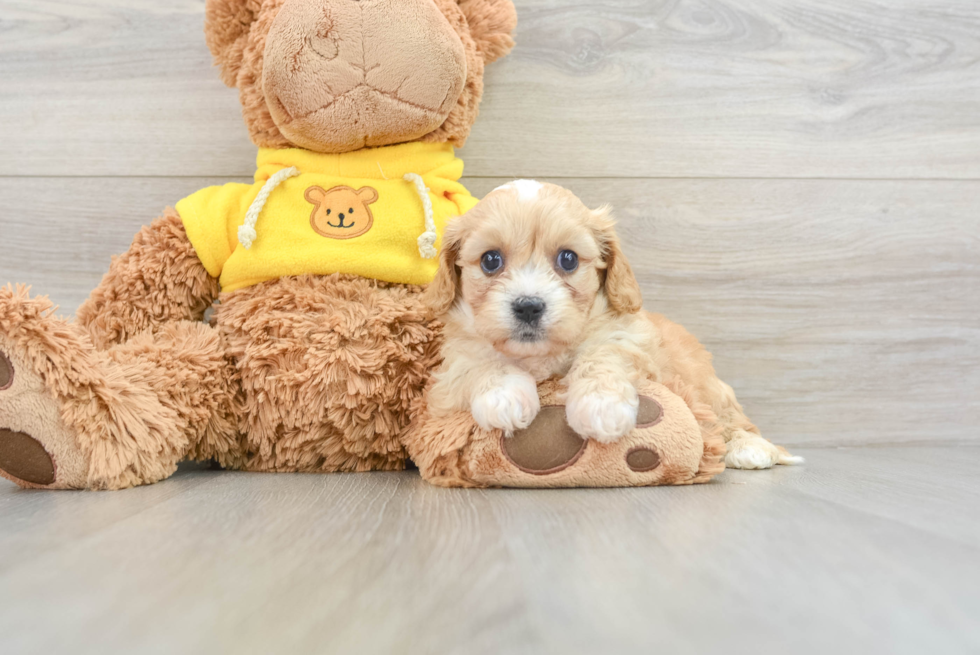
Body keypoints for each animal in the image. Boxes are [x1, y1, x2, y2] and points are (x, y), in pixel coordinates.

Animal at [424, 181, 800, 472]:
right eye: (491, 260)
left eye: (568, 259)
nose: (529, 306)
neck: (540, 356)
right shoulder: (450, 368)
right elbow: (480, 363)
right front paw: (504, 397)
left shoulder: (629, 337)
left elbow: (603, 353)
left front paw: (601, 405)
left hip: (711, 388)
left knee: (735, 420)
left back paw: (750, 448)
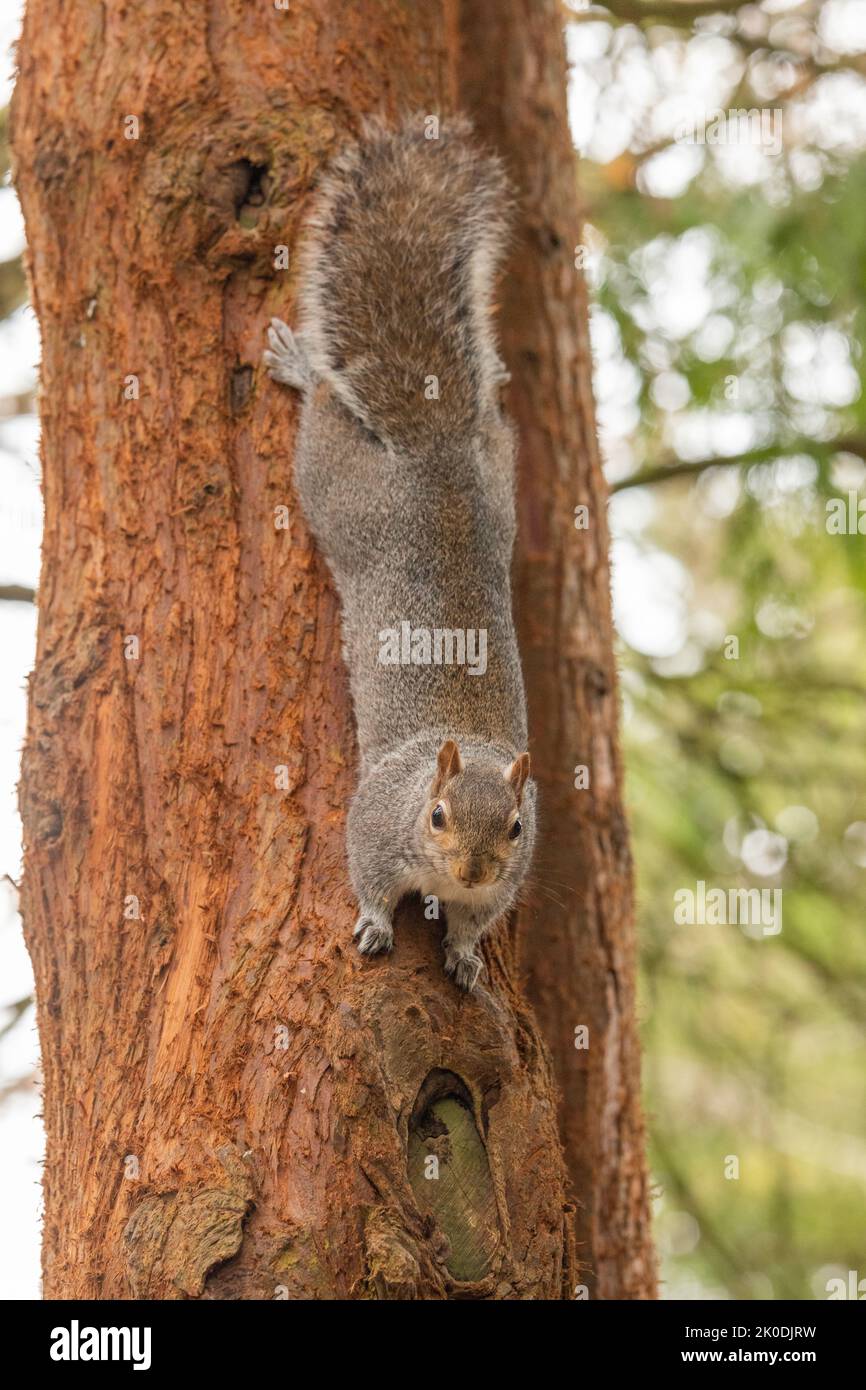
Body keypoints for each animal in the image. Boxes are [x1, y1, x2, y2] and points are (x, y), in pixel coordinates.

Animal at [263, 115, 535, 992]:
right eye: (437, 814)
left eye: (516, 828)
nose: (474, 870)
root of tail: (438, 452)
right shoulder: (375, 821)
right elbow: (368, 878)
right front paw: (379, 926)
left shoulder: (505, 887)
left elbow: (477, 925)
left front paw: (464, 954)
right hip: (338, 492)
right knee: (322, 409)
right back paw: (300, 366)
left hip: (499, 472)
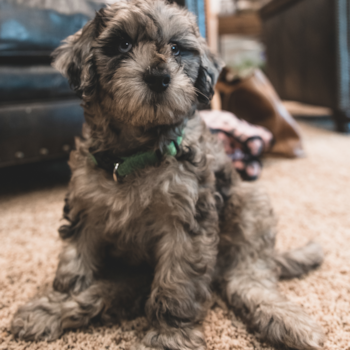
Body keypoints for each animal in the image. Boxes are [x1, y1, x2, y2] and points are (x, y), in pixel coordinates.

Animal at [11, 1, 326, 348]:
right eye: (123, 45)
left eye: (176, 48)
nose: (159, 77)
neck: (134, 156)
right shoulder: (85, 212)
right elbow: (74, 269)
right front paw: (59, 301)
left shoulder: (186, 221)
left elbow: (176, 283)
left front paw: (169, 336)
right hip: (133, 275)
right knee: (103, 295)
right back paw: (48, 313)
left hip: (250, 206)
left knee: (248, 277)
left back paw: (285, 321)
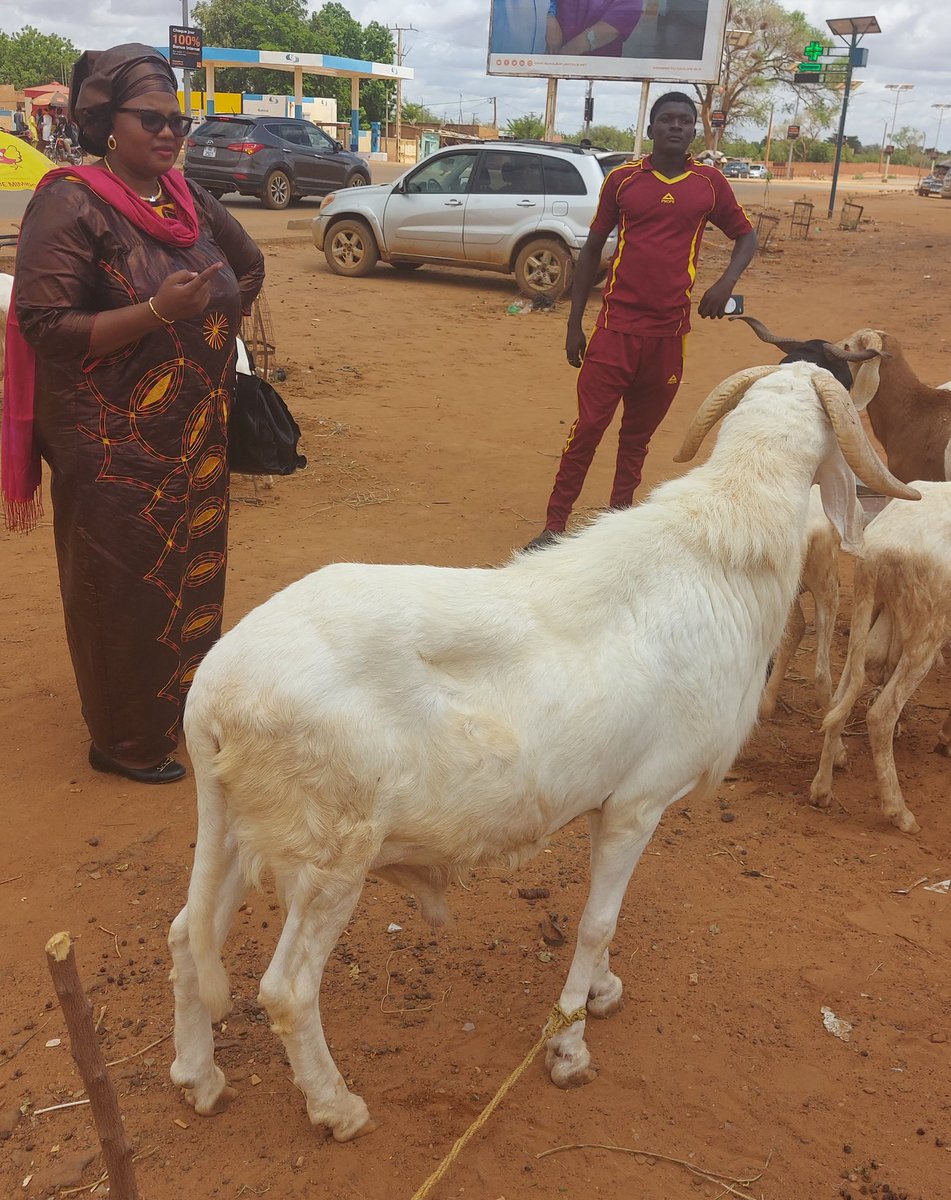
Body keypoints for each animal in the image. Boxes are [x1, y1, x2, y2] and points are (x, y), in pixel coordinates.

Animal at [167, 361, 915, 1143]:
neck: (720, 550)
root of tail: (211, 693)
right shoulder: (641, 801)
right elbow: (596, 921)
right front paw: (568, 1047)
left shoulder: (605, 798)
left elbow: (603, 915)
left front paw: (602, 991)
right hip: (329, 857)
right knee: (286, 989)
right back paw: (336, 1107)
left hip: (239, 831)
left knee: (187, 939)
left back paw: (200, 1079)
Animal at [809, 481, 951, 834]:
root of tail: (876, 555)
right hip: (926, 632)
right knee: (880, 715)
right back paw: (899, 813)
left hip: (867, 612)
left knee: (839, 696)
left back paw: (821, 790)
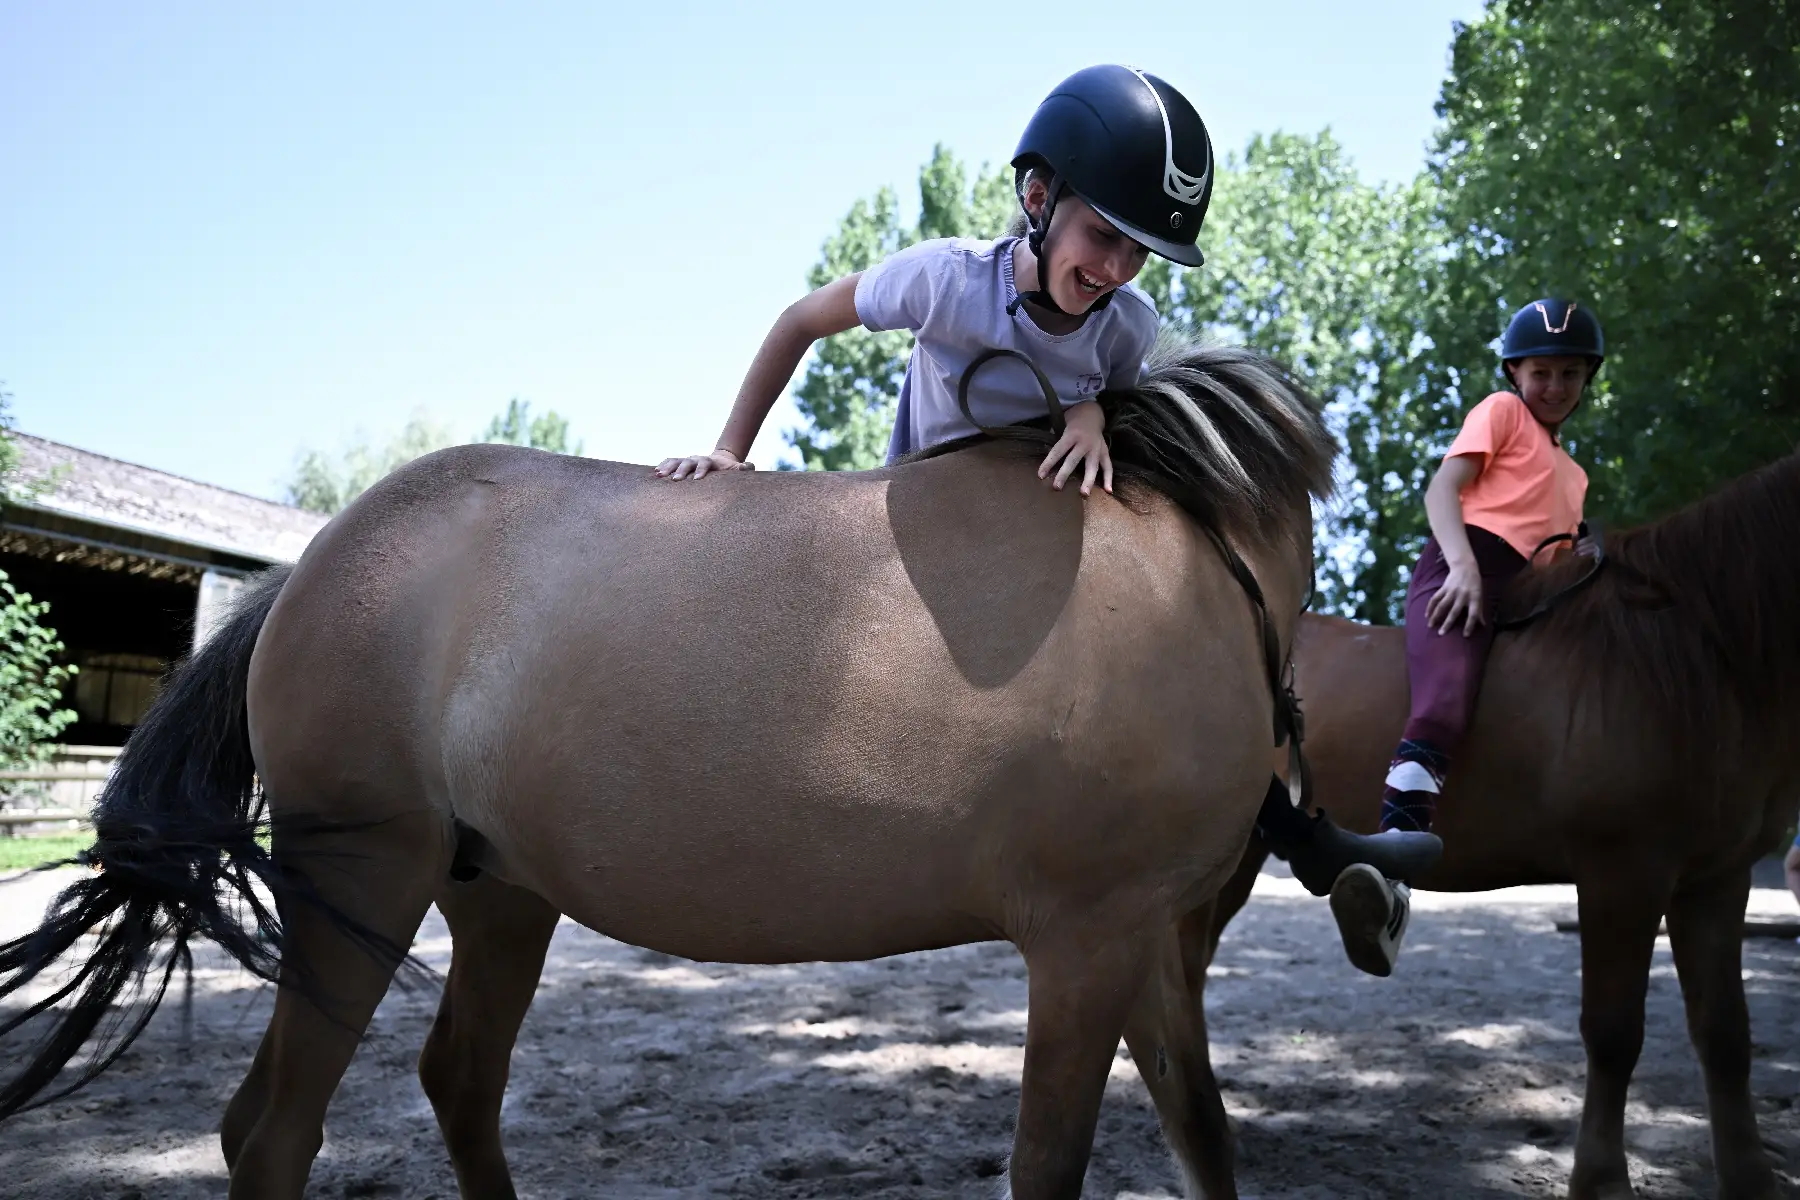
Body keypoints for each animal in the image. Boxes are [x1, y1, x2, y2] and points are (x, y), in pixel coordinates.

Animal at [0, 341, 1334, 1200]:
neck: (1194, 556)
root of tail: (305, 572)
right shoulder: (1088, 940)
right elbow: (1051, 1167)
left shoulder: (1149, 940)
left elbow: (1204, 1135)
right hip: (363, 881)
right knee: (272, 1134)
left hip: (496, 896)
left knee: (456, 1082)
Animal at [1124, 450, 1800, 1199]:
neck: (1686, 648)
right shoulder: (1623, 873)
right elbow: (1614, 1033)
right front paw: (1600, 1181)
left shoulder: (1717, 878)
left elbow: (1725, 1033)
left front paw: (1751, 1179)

┄┄┄┄┄┄

_What the task requires_
Write the listing above out again exactly, dropping each image.

_Your response_
Body keypoints for each animal in the image. Boxes are [x1, y1, x2, y2] and points are (x, y), in pixel coordinates.

Animal at [424, 181, 800, 472]:
right eye: (491, 260)
left eye: (568, 259)
nose: (529, 306)
neck: (540, 356)
right shoulder: (450, 368)
right elbow: (480, 363)
right front paw: (504, 397)
left shoulder: (629, 337)
left elbow: (603, 353)
left front paw: (601, 405)
left hip: (711, 388)
left knee: (735, 420)
left back paw: (750, 448)
Body keypoints for each animal in the image. Boxes are [x1, y1, x2, y2] and points are (x, y), in pixel coordinates.

Animal at [263, 115, 535, 992]:
right eye: (437, 814)
left eye: (516, 828)
nose: (474, 870)
root of tail: (438, 452)
right shoulder: (375, 821)
right elbow: (368, 878)
right front paw: (379, 926)
left shoulder: (505, 887)
left elbow: (477, 925)
left front paw: (464, 954)
right hip: (338, 492)
right knee: (322, 409)
right back paw: (300, 366)
left hip: (499, 472)
Body keypoints for each animal in the image. Boxes are [x1, y1, x2, y2] and points are (x, y), in pixel coordinates.

Animal at [11, 1, 326, 348]:
right eye: (123, 45)
left eye: (176, 48)
nose: (159, 77)
neck: (134, 156)
right shoulder: (85, 212)
right elbow: (74, 269)
right front paw: (59, 301)
left shoulder: (186, 221)
left elbow: (176, 283)
left front paw: (169, 336)
right hip: (133, 275)
right knee: (103, 295)
right back paw: (48, 313)
left hip: (250, 206)
left knee: (248, 277)
left back paw: (285, 321)
Body keypoints for each animal in the image. Boxes are [x1, y1, x2, y2] and points are (x, y), in pixel coordinates.

Animal at [167, 361, 915, 1143]:
neck: (720, 550)
root of tail: (211, 693)
right shoulder: (641, 801)
right elbow: (596, 921)
right front paw: (568, 1047)
left shoulder: (605, 798)
left elbow: (603, 915)
left front paw: (602, 991)
right hip: (329, 857)
right knee: (286, 989)
right back paw: (336, 1107)
left hip: (239, 831)
left knee: (187, 939)
left back paw: (200, 1079)
Animal at [809, 481, 951, 834]:
root of tail: (876, 555)
right hip: (926, 632)
right knee: (880, 715)
right back paw: (899, 813)
left hip: (867, 612)
left knee: (839, 696)
left back paw: (821, 790)
Body keypoints for each animal in the image. Boxes are [x1, y1, x2, y2] and points are (x, y), in pixel coordinates.

Animal at [0, 341, 1334, 1200]:
neck: (1194, 556)
root of tail: (305, 572)
right shoulder: (1088, 940)
right elbow: (1051, 1167)
left shoulder: (1149, 940)
left elbow: (1204, 1135)
right hip: (363, 881)
right knee: (272, 1134)
left hip: (496, 896)
left knee: (456, 1082)
Animal at [1124, 450, 1800, 1199]:
neck: (1686, 648)
right shoulder: (1623, 873)
right elbow: (1614, 1033)
right front paw: (1600, 1181)
left shoulder: (1717, 878)
left elbow: (1725, 1033)
left front paw: (1751, 1179)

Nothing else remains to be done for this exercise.